Here is an excerpt from Craig LaBan's online chat:
Reader: What are some of your favorite Indian restaurants in the area?
C.L.: Well, the fact is very few of my favorite Indian restaurants are within the city limits. Dana Mandi is definitely one exception, though its lack of ambiance (some serious Bollywood movies blasting on the big-screen TV) may be a turnoff for some. The best Indian restaurants in the area can generally be found in the far western 'burbs. I love the Indian Hut in Exton, but also Bangles in Downingtown, the Dosa Hut in Trooper, and Devi, vegetarian south Indian in Exton. In the city, I'd generally choose IndeBlue or Ekta over Tiffin, based on my most recent meals. But I also had a surprisingly good meal last year at the new location of Tandoor India in Fishtown, which makes very good tandoor-roasted skewers.
Reader: Have you tried the Pub in Pennsauken? Are there any good bourgeoisie steak houses in the region, like Arthurs in Hoboken/New Brunswick, N.J., which I love.
C.L.: Yes, I have been to the Pub within the last year, and I'm sorry to say it has really faded, despite our strong desire to love it for nostalgia's sake. I mean, what's not to like about a place that has a line of charcoal-fired pits built into the wall? Or still serves a twice-baked potato? I love that stuff. Except when it's not well-cooked and the ingredients aren't great, you realize why such places have been bypassed. It's still popular, for sure; just look at the parking lot! And it's also really festive for the holidays. But would I go back and spend my own money there? No, definitely not. As for other old-school indie steak houses? I don't think we have many left. I think Barclay Prime and Butcher & Singer are still the city's best chop houses, though I'd hardly classify them along the lines of a "bourgeoisie" steak house (funny to think of the Pub in French socioeconomic terminology!) Try Malbec, the quirky Argentine steak house in Head House Square. I really liked it - very good meat, cooked properly, but with a Latin swagger. Along those adventure steak lines, try Picanha, the Brazilian place in the Northeast, which has none of the fancy frills of the chains like Fogo de Chao or Chima, but in my opinion cooks better food - and definitely for the Brazilian "bourgeoisie."
Reader: I've been searching for "South Philly" Italian as good as Villa di Roma in other parts of the city but can't find it.
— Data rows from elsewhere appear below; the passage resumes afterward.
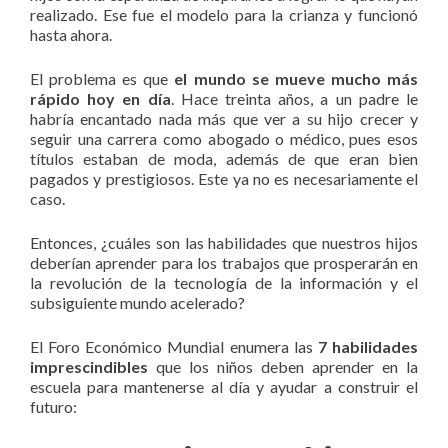
realizado. Ese fue el modelo para la crianza y funcionó
hasta ahora.
El problema es que
el mundo se mueve mucho más
rápido hoy en día
. Hace treinta años, a un padre le
habría encantado nada más que ver a su hijo crecer y
seguir una carrera como abogado o médico, pues esos
títulos estaban de moda, además de que eran bien
pagados y prestigiosos. Este ya no es necesariamente el
caso.
Entonces, ¿cuáles son las habilidades que nuestros hijos
deberían aprender para los trabajos que prosperarán en
la revolución de la tecnología de la información y el
subsiguiente mundo acelerado?
El Foro Económico Mundial enumera las
7 habilidades
imprescindibles
que los niños deben aprender en la
escuela para mantenerse al día y ayudar a construir el
futuro:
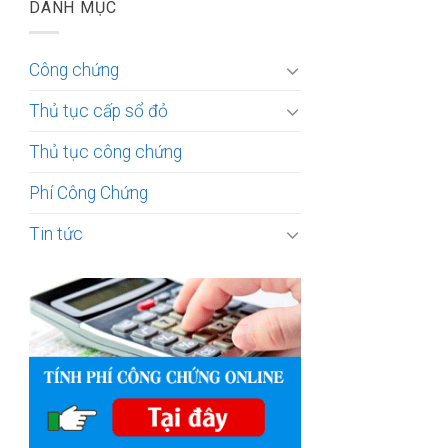
DANH MỤC
Công chứng
Thủ tục cấp sổ đỏ
Thủ tục công chứng
Phí Công Chứng
Tin tức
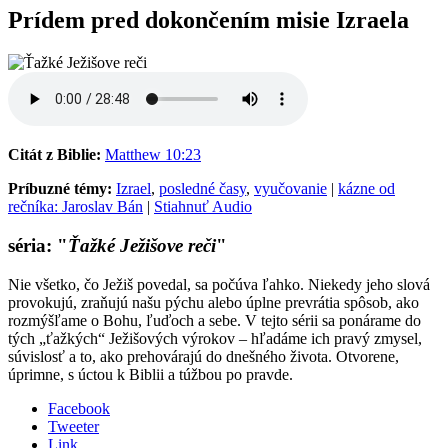
Prídem pred dokončením misie Izraela
Citát z Biblie:
Matthew 10:23
Príbuzné témy:
Izrael
,
posledné časy
,
vyučovanie
|
kázne od
rečníka: Jaroslav Bán
|
Stiahnuť Audio
séria: "
Ťažké Ježišove reči
"
Nie všetko, čo Ježiš povedal, sa počúva ľahko. Niekedy jeho slová
provokujú, zraňujú našu pýchu alebo úplne prevrátia spôsob, ako
rozmýšľame o Bohu, ľuďoch a sebe. V tejto sérii sa ponárame do
tých „ťažkých“ Ježišových výrokov – hľadáme ich pravý zmysel,
súvislosť a to, ako prehovárajú do dnešného života. Otvorene,
úprimne, s úctou k Biblii a túžbou po pravde.
Facebook
Tweeter
Link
Any suggestions for chicken sicilian/chicken parm/ziti francis that comes close?
C.L.: My family has spent a lot of time searching for another classic red gravy place to visit when we're looking for something different from Villa, and we really haven't found one we like better for ambiance and food. That includes visits to Ralph's, Dante & Luigi's, and, most recently, Criniti's. Check out Mr. Joe's Cafe, the luncheonette (lunch only) run by Vince Termini across from the Eightth Street bakery. It feels and tastes like the real deal. Love braciole and gnocchi and all the soups. Two other modern red gravy updates worth a visit: Little Nonna's and the new version of the Triangle Tavern. One I've not been to in many years but would like to get back to is Macaroni's in Northeast Philadelphia.